4 Scary Reasons You Should Run Away From Real Estate…..Right Now!

Yahoo Finance Writes: 4 Reasons You Shouldn’t Worry Over Rising Mortgage Rate

house-blown-up-investwithalex

An amazing puff piece from the Real Estate Industry. Please see my comments below. Also, please note that I have called for the Real Estate top back in early October of 2013. You can see it here. I Am Calling For A Real Estate Top Here. I am still sticking to that forecast. The market is already rolling over, although, a little bit slower.   

If buying a new home is on your list of goals in the New Year, don’t let talk of rising mortgage rates derail your plans just yet.

As the economy recovers, the Federal Reserve tapers, and home values rise, experts predict we are well on our way to seeing mortgage rates crack 5% in late 2014.

Rates for a 30-year fixed-rate mortgages already hit 4.69% this week, up from 4.63% the week prior, according Bankrate.com. In May, the 30-year rate was 3.52%. Fifteen-year fixed mortgages were up as well, from 3.70% last week to 3.73% this week.

But rising rates don’t necessarily spell doom for house hunters. Here are four big reasons not to worry. 

1. Mortgage rates are getting higher but not drastically so.  

“I don’t think there’s any reason to panic,” says Keith Gumbinger, vice president of mortgage rate tracker HSH.com. “Buying a home will be somewhat more expensive, but I don’t think it’s going to be a matter of ‘Oh, I’m losing so much ground that I have to go out and buy [a home] right now.’”

▬▬▬▬▬▬▬▬▬▬

» **WHAT YOU NEED TO DO**
1 – Translate this sentence from the real estate post into Spanish: "But rising rates don't necessarily spell doom for house hunters."
2 – Continue the real estate post with the next few paragraphs, picking up after its final line.

▬▬▬▬▬▬▬▬▬▬

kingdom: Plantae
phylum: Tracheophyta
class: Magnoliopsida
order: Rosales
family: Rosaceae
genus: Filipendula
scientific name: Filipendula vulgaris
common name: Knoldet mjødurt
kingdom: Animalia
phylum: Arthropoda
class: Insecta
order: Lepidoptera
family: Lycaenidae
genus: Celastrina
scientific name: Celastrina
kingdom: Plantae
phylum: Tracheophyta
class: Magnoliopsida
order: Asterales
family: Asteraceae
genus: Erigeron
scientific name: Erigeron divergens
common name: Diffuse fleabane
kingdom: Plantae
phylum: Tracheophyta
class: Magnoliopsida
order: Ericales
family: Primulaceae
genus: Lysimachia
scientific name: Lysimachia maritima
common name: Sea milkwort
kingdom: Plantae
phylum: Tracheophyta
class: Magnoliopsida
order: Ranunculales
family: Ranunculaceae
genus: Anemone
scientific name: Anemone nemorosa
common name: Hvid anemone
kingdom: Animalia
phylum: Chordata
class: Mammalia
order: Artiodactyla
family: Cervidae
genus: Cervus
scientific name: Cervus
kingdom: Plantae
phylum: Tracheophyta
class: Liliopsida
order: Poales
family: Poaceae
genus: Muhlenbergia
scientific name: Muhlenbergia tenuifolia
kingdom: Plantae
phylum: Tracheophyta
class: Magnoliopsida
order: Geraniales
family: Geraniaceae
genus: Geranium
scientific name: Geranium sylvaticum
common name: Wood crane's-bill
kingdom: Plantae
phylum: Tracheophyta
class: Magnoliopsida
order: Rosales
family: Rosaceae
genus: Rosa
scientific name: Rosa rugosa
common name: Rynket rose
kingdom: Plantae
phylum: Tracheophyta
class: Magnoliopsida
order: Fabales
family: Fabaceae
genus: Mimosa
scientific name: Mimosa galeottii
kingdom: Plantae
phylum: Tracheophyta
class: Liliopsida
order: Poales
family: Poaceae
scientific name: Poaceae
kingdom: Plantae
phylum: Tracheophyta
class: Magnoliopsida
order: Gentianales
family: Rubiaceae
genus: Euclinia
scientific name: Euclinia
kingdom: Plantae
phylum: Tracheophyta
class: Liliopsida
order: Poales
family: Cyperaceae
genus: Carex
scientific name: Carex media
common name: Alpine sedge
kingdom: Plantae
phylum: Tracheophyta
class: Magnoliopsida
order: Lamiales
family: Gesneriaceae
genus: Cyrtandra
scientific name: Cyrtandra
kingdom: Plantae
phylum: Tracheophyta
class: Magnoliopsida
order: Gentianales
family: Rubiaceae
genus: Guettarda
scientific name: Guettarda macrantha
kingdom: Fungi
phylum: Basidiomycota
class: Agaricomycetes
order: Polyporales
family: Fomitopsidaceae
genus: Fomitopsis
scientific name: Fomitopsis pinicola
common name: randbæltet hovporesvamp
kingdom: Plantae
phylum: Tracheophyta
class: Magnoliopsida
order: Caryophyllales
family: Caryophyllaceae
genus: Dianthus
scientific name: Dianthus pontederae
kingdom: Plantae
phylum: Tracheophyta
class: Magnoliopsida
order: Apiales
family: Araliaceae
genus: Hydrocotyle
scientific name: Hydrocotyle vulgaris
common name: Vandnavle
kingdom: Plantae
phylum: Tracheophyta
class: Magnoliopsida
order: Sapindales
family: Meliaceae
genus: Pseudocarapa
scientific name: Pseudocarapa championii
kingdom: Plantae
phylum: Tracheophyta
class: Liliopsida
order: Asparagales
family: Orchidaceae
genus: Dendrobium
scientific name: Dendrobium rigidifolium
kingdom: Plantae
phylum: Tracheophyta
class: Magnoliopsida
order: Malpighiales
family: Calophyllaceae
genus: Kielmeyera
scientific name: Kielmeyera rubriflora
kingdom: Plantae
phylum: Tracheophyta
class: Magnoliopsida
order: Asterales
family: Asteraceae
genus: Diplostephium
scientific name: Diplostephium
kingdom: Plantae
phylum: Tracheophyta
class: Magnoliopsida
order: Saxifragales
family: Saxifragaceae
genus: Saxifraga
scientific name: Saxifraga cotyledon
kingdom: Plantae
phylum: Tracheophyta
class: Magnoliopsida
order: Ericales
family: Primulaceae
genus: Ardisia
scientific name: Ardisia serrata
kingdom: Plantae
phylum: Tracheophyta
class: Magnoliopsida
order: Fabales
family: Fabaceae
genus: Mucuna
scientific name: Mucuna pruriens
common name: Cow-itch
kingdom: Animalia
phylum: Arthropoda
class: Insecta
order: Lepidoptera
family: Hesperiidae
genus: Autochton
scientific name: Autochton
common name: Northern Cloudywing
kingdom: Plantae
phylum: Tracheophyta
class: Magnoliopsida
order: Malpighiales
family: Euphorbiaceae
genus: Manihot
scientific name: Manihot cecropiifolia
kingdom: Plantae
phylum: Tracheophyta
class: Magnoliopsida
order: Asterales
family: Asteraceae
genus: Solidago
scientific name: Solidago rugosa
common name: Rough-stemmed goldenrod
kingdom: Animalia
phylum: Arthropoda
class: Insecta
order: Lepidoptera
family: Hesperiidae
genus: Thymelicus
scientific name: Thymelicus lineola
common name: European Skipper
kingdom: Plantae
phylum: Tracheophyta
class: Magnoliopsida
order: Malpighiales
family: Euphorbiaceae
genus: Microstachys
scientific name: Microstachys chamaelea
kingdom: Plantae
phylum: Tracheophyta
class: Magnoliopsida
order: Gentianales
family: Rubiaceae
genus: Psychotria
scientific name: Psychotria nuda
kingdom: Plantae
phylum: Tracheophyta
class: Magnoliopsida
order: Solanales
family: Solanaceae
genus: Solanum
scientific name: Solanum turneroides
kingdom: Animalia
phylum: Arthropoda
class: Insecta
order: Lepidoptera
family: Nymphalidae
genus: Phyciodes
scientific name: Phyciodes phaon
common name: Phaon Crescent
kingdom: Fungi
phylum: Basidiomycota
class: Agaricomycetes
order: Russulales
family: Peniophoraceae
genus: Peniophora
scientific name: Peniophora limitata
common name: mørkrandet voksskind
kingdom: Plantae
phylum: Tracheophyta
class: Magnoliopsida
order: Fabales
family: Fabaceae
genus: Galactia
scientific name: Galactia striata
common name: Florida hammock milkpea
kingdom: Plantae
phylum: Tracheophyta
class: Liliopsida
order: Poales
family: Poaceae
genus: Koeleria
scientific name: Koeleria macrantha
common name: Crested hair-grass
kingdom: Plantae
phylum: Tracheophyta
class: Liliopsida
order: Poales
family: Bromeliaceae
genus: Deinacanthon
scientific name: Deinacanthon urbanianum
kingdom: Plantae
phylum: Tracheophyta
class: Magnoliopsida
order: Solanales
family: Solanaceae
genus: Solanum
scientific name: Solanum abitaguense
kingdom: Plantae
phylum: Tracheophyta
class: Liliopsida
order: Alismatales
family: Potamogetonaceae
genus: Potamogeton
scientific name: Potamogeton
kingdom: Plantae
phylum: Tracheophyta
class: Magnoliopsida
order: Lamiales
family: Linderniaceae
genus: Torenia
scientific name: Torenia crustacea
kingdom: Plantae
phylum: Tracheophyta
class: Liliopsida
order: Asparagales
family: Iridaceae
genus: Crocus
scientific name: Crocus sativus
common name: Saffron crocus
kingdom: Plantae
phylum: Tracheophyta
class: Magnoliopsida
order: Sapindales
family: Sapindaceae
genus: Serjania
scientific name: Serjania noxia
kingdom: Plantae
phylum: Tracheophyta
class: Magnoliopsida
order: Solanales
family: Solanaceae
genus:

▬▬▬▬▬▬▬▬▬▬

» **ANSWER LIST**
1 – Pero el aumento de las tasas no significa necesariamente la ruina para quienes buscan casa.

2 –
Historical context is important. A little over a decade ago, the lowest average rate for a 30-year fixed rate mortgage was around 5.24%, Gumbinger notes. It’s easy to forget that when rates fell so dramatically following the housing crash.

“Even if we do start to see 5% rates appearing in 2014, rates will absolutely remain favorable [to buyers],” he says.

When someone in the industry says “I don’t think there’s any reason to panic”, you MUST panic. While in historic terms rates are still low they are still up over 100% in the last 1.5 years. That is a huge move within a short period of time and it will take its toll. It is already happening. Don’t let anyone fool you that it doesn’t matter.

2. Housing inventory is on the rise. 

Nationwide home values have soared over the last year, with year-over-year gains of 13.6%, according to the Dec. 31 S&P/Case-Shiller Home Price Indices. That marks a seven-year high and the 17th consecutive monthly increase.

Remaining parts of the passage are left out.